What to produce: All the lines below need retyping exactly, apart from the images.
********
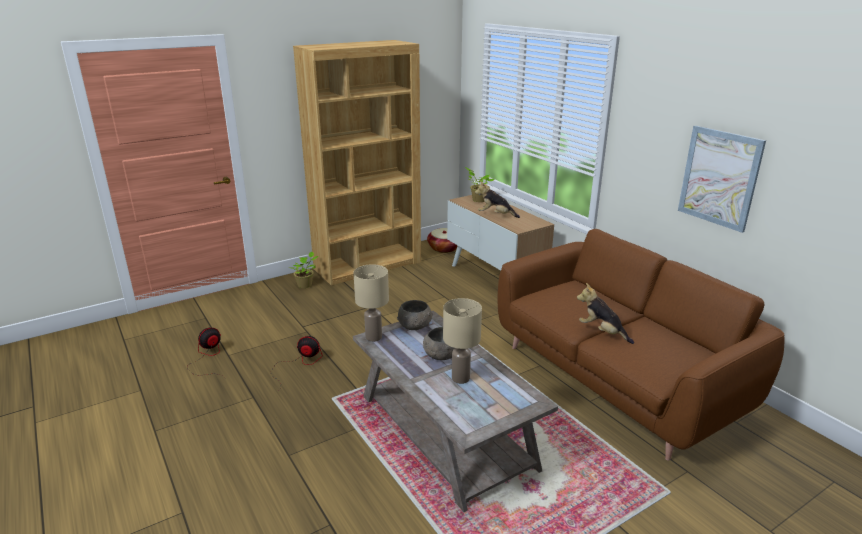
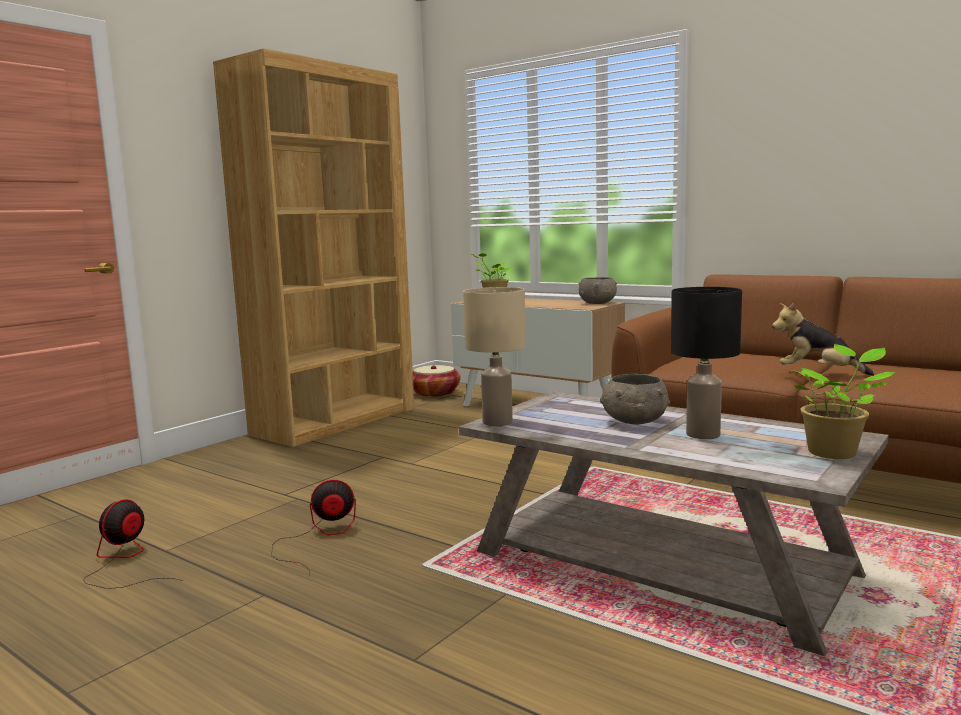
camera: 20 degrees left, 15 degrees down
(306, 285) = (249, 452): potted plant -> potted plant (835, 452)
(415, 326) = (548, 405): grey bowl -> grey bowl (598, 303)
(460, 378) = (702, 434): beige table lamp -> black table lamp
(495, 215) = (537, 304): plush toy -> none
(719, 177) = (878, 164): picture -> none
********
Result of the exercise:
camera: 20 degrees left, 15 degrees down
(306, 285) = (249, 452): potted plant -> potted plant (835, 452)
(415, 326) = (548, 405): grey bowl -> grey bowl (598, 303)
(460, 378) = (702, 434): beige table lamp -> black table lamp
(495, 215) = (537, 304): plush toy -> none
(719, 177) = (878, 164): picture -> none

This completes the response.